[Transcribed page contents]
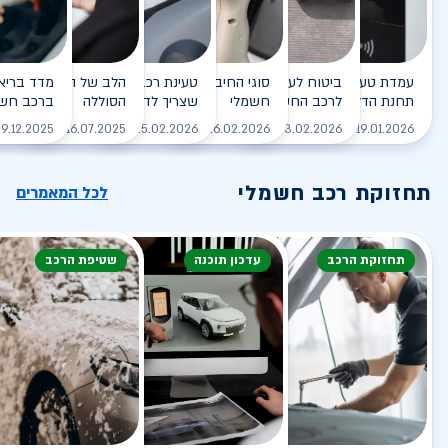
עמדת טעינה - הסוף של
ביטוח לעמדת טעינה ביתית
סוגי החיבורים לטעינת רכב
טעינת רכב חשמלי - כל מה
הלב של הרכב החשמלי
תחנת הדלק?
לרכב החשמלי
חשמלי
שצריך לדעת
הסוללה
ברכב חשמ
לקריאה
לקריאה
לקריאה
לקריאה
ל
9.12.2025
16.07.2025
25.02.2026
26.02.2026
03.02.2026
19.01.2026
תחזוקת רכב חשמלי
לכל המאמרים
תחזוקת הרכב
עדכון תוכנה
שטיפת הרכב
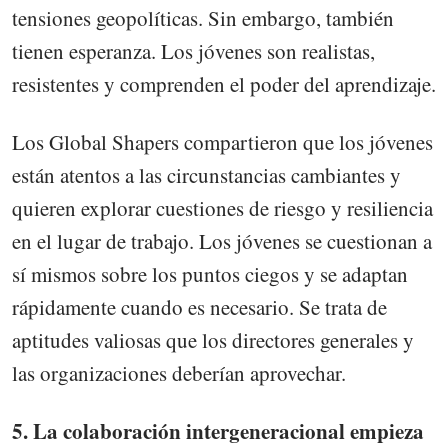
tensiones geopolíticas. Sin embargo, también
tienen esperanza. Los jóvenes son realistas,
resistentes y comprenden el poder del aprendizaje.
Los Global Shapers compartieron que los jóvenes
están atentos a las circunstancias cambiantes y
quieren explorar cuestiones de riesgo y resiliencia
en el lugar de trabajo. Los jóvenes se cuestionan a
sí mismos sobre los puntos ciegos y se adaptan
rápidamente cuando es necesario. Se trata de
aptitudes valiosas que los directores generales y
las organizaciones deberían aprovechar.
5. La colaboración intergeneracional empieza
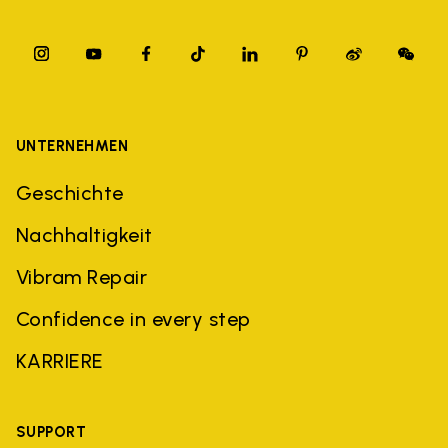
UNTERNEHMEN
Geschichte
Nachhaltigkeit
Vibram Repair
Confidence in every step
KARRIERE
SUPPORT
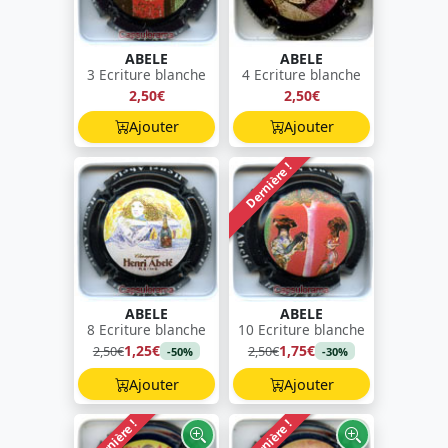
ABELE
ABELE
3 Ecriture blanche
4 Ecriture blanche
2,50€
2,50€
Ajouter
Ajouter
Dernière !
ABELE
ABELE
8 Ecriture blanche
10 Ecriture blanche
1,25€
1,75€
2,50€
2,50€
-50%
-30%
Ajouter
Ajouter
Dernière !
Dernière !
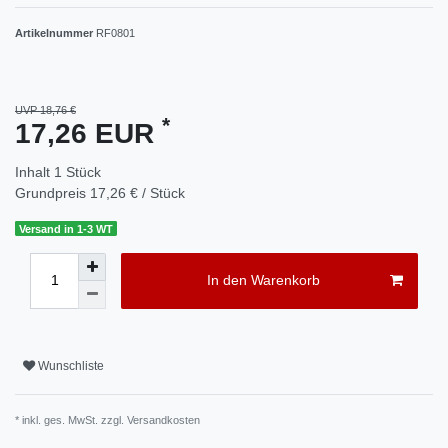
Artikelnummer
RF0801
UVP 18,76 €
*
17,26 EUR
Inhalt
1
Stück
Grundpreis
17,26 € / Stück
Versand in 1-3 WT
In den Warenkorb
Wunschliste
* inkl. ges. MwSt. zzgl.
Versandkosten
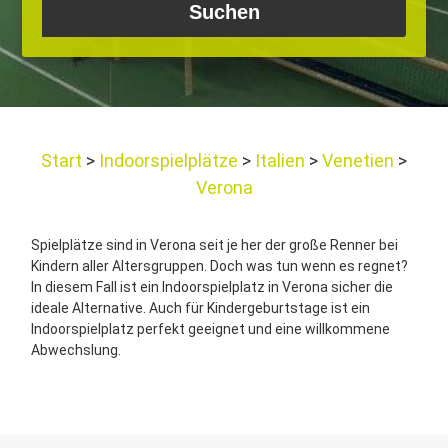
Start
Indoorspielplätze
Italien
Venetien
Verona
Spielplätze sind in Verona seit je her der große Renner bei
Kindern aller Altersgruppen. Doch was tun wenn es regnet?
In diesem Fall ist ein Indoorspielplatz in Verona sicher die
ideale Alternative. Auch für Kindergeburtstage ist ein
Indoorspielplatz perfekt geeignet und eine willkommene
Abwechslung.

### What you need to do
Report back every line of the entries in which "jóvenes" occurs.

### Response below
tienen esperanza. Los jóvenes son realistas,
Los Global Shapers compartieron que los jóvenes
en el lugar de trabajo. Los jóvenes se cuestionan a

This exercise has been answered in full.